# Inducer Motor not drawing enough vacuum for switch? HELP!



## JJboy (Oct 12, 2010)

Inducer motor works with high rpm....you should check it


----------



## thestig3 (Sep 21, 2011)

Is the motor rotation correct? Maybe the the fan blades were installed backward, or something was reinstalled backward when rebuilt causing reverse rotation.


----------



## tigeraid (Oct 14, 2011)

thestig3 said:


> Is the motor rotation correct? Maybe the the fan blades were installed backward, or something was reinstalled backward when rebuilt causing reverse rotation.

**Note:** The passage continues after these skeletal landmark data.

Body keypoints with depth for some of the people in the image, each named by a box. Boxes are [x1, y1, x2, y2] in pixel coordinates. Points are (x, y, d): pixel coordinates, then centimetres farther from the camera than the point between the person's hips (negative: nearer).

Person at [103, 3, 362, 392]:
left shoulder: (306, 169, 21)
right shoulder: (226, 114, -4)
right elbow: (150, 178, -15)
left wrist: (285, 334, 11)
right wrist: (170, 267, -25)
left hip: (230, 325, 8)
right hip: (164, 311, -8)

It's not backwards. But yeah, I called the rebuilder this morning and he's going to take another look at the motor... the only thing he can think of is, he installed shaft/bearing "down" slightly further into the body of the blower than it was, because the fan looked like it was rubbing a little... But that in term would've moved the blower cage around inside and it might not be making enough suction.


----------



## diyorpay (Sep 21, 2010)

ID fans are sensitive. 

I recommend looking here to match up:

http://www.fasco.com/documents/pgs068-095.pdf

http://www.fasco.com/documents/pgs051-059.pdf

Then order someplace like here
http://www.cshincorporated.com

Not sure gaskets are sold there. If you want to change just the blower wheel, see if your broken one has part # 8710-4358 stamped on back. If so, that's the SKU # at CSH Incorporated. When I ordered in September 2010, part was $23.34 plus $7.80 to ship. 989-723-8985


----------



## biggles (Jan 1, 2008)

the PS has only one tube port to go to the discharge section of the ID fan housing with that tube againg the pressure switch is to close to proof the air being injected into the burner and start the burner cycle:wink:


----------



## tigeraid (Oct 14, 2011)

biggles said:


> the PS has only one tube port to go to the discharge section of the ID fan housing with that tube againg the pressure switch is to close to proof the air being injected into the burner and start the burner cycle:wink:


Er... Sorry man, you lost me there. Could you reword that?


----------



## biggles (Jan 1, 2008)

sorry about ...:huh:...that, simply the PS is closing from the air pressure from the ID the switch doesn't control the ID


----------



## tigeraid (Oct 14, 2011)

I didn't say it did?

I said when the inducer comes on, it DOESN'T trip the pressure switch. If I suck on the hose, the switch trips, and everything works. So the inducer isn't generating enough pressure/vacuum to trip the switch.


----------



## beenthere (Oct 11, 2008)

Is the restrictor plate missing. Some units need one, some don't.


----------



## tigeraid (Oct 14, 2011)

Yes, the restrictor's in place. It was originally there, too.


----------



## tigeraid (Oct 14, 2011)

The furnace appears to be working fine now, at least for the last four tries... I suck-started it once myself, quickly replacing the hose and letting it warm up the house (it was damn cold.) Since then it appears to work normally.

I do notice the condensation trap is making a bit of a gurgling noise... is that normal?

EDIT: actually now that I think about it, if that venter motor still wasn't sucking at full capacity, it would cause more moisture buildup in the flue than normal, right? .... Guess I should take it back to the rebuilder. :/


----------



## beenthere (Oct 11, 2008)

On some units, an empty tap will cause the inducer to not be able to close the switch.


----------



## tigeraid (Oct 14, 2011)

Alright, it's been a whole day without any problems, so I think it's fixed. The motor rebuilder moved the blower cage "down" a bit inside the housing, closer toward the vacuum side, thinking that might do the trick. So far everything's working great, and I don't hear any gurgling from the condensate pump either.

Here's hoping. :thumbsup:


----------